The background of the patent application goes into yet more detail on this proposed system, spelling out how, for advertising purposes, it would be advantageous for advertisers to know exactly how and when people are being exposed to their advertisements. It references the use of high-frequency audio being used to trigger this data collection (by embedding the audio within another video or audio stream), but doesn’t necessarily depend on this activation method. Simply bringing a client device within range of a broadcasting device could also trigger the audio collection based on what the patent describes.

Facebook Files Patent For Exactly the Kind of Spying It Claims It Doesn’t Do

Either way, once you approach the broadcasting device, it would transmit a signal to the client device to begin collecting ambient audio data. Then it would search this data to determine what you were exposed to for the purposes of recording audience impressions.

Facebook’s Response? We Won’t USE the Patent

Facebook’s frankly hilarious response to this latest discovery is to argue that sure, it filed for the patent, but it wouldn’t, you know, use it. In a statement to Engadget, Facebook VP and Deputy General Counsel Allen Lo claims the patent was filed “to prevent aggression from other companies” and that “patents tend to focus on future-looking technology that is often speculative in nature and could be commercialized by other companies.”

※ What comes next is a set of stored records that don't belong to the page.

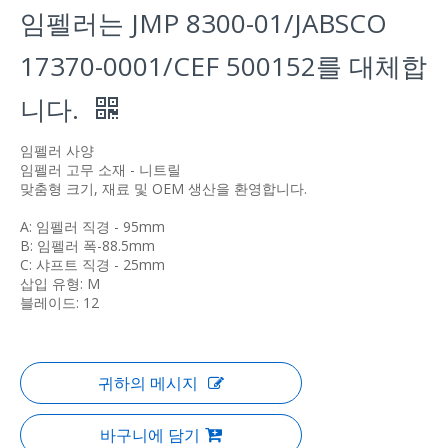
임펠러는 JMP 8300-01/JABSCO
17370-0001/CEF 500152를 대체합
니다.
임펠러 사양
임펠러 고무 소재 - 니트릴
맞춤형 크기, 재료 및 OEM 생산을 환영합니다.
A: 임펠러 직경 - 95mm
B: 임펠러 폭-88.5mm
C: 샤프트 직경 - 25mm
삽입 유형: M
블레이드: 12
귀하의 메시지
바구니에 담기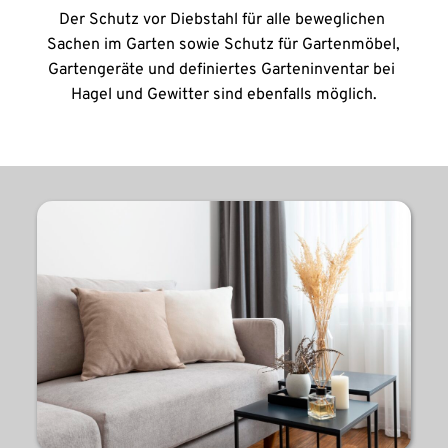
Der Schutz vor Diebstahl für alle beweglichen 
Sachen im Garten sowie Schutz für Gartenmöbel, 
Gartengeräte und definiertes Garteninventar bei 
Hagel und Gewitter sind ebenfalls möglich.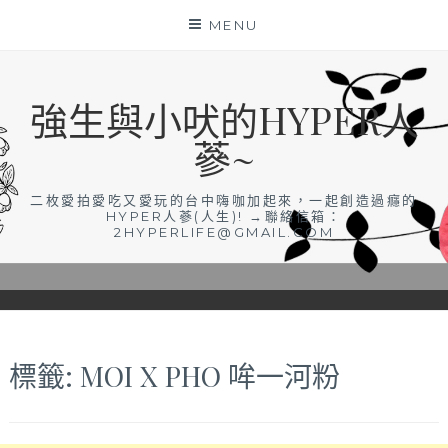
Skip
MENU
to
content
強生與小吠的HYPER人
蔘~
二枚愛拍愛吃又愛玩的台中嗨咖加起來，一起創造過癮的
HYPER人蔘(人生)! →聯絡信箱：
2HYPERLIFE@GMAIL.COM
標籤:
MOI X PHO 哞一河粉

Facebook has long since exhausted any tenuous credibility it might once have deserved on any topic related to user privacy. Ever noticed that every time Facebook screws up — every single time — it’s in the direction of providing less privacy, fewer protections, and weaker protections for your personal data than the company previously promised? From May 18 to May 27, 14 million Facebook users had their private posts mistakenly made public. Whoops. Facebook regrets the error.

Facebook tracks the things you say. It tracks the things you don’t say. It tracks you when you aren’t on Facebook. It ships VPN applications that double as spyware. It’s signed secret data-sharing sweetheart deals with various hardware manufacturers you never agreed to share your data with. It’s profited from the wholesale abuse of its systems by companies like Cambridge Analytica. Mark Zuckerberg has been pulling from the same “sorry” playbook for literally the past 14 years in ways that make South Park’s send-up of BP in the aftermath of the Deepwater Horizon seem like a genuine apology. Mark Zuckerberg has never believed in privacy, not least because violating yours has made him one of the richest people on Earth.

Is it possible that Allen Lo is telling the truth? Absolutely. But at this point in the company’s history you’d frankly be an idiot to believe him. At no point since its inception has Facebook given the slightest indication that it meaningfully cares about your privacy. In fact, the one and only thing you can bet on with regard to Facebook is that it’s always about 15 minutes away from its next privacy-related scandal. Does anyone actually believe that a patent like this won’t directly lead to “Facebook admits it gathered everything said inside homes for six weeks” types of headlines at some point in the future? Because if you do, you literally haven’t been paying attention to the past decade of Facebook disasters. This is what happens when you combine “move fast and break things” with “actively corrode the very concept of privacy and declare it a social good.” It’s a feature, not a bug, at least from Facebook’s perspective.

There are complicated reasons why you might recognize these facts and continue to use FB anyway. Maybe you value the benefits of being in touch with friends and loved ones more than you care about the privacy issues. Maybe you use FB professionally. Maybe you simply aren’t all that concerned with privacy in the first place. But it’s long past time to stop pretending that Facebook has or will ever treat user privacy with anything deserving of the phrase “respect.” It never has. It never will. Pretending otherwise extends an objectively unearned benefit of the doubt to a corporation that’s never deserved it.